Start of The input

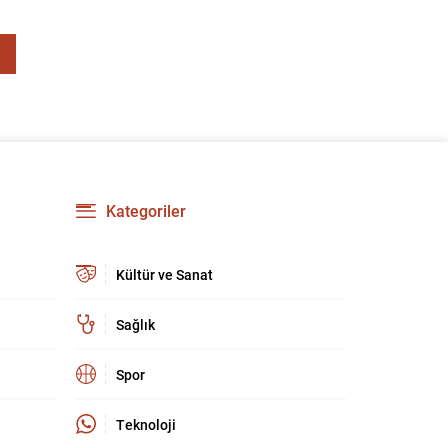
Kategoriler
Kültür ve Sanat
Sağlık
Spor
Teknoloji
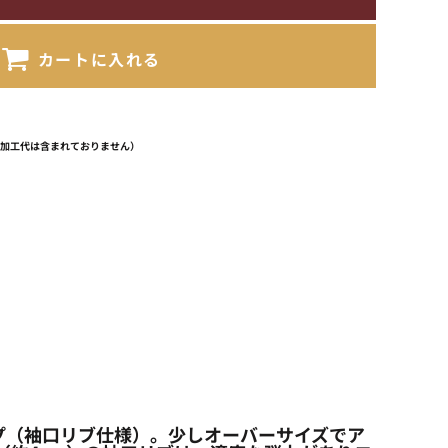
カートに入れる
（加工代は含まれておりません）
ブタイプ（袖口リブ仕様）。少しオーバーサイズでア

End of The input
Start of The input

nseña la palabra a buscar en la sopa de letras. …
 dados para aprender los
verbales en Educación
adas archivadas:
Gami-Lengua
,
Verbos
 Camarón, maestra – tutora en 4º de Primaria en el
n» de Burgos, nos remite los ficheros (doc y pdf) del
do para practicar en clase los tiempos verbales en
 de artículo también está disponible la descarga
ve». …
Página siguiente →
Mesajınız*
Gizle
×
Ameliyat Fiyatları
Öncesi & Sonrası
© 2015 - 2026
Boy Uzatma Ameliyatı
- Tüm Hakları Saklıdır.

End of The input
Start of The input

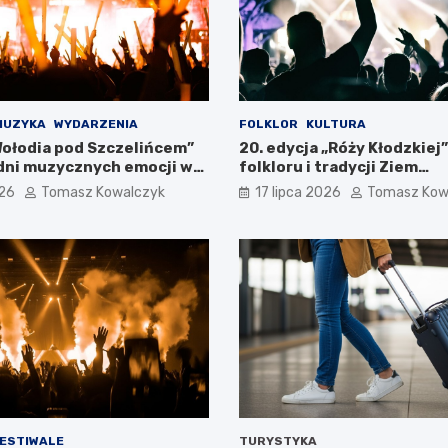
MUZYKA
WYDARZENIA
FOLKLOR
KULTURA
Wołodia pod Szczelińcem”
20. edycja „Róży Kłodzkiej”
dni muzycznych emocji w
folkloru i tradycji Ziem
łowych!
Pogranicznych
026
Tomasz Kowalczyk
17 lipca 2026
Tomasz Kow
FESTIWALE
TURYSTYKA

End of The input

■ **Work to be completed**
Copy exactly the stretch of data above from the line with "de artículo también" through the line with "- Tüm Hakları Saklıdır.", and omit all other lines.

■ **Exercise output**
 de artículo también está disponible la descarga
ve». …
Página siguiente →
Mesajınız*
Gizle
×
Ameliyat Fiyatları
Öncesi & Sonrası
© 2015 - 2026
Boy Uzatma Ameliyatı
- Tüm Hakları Saklıdır.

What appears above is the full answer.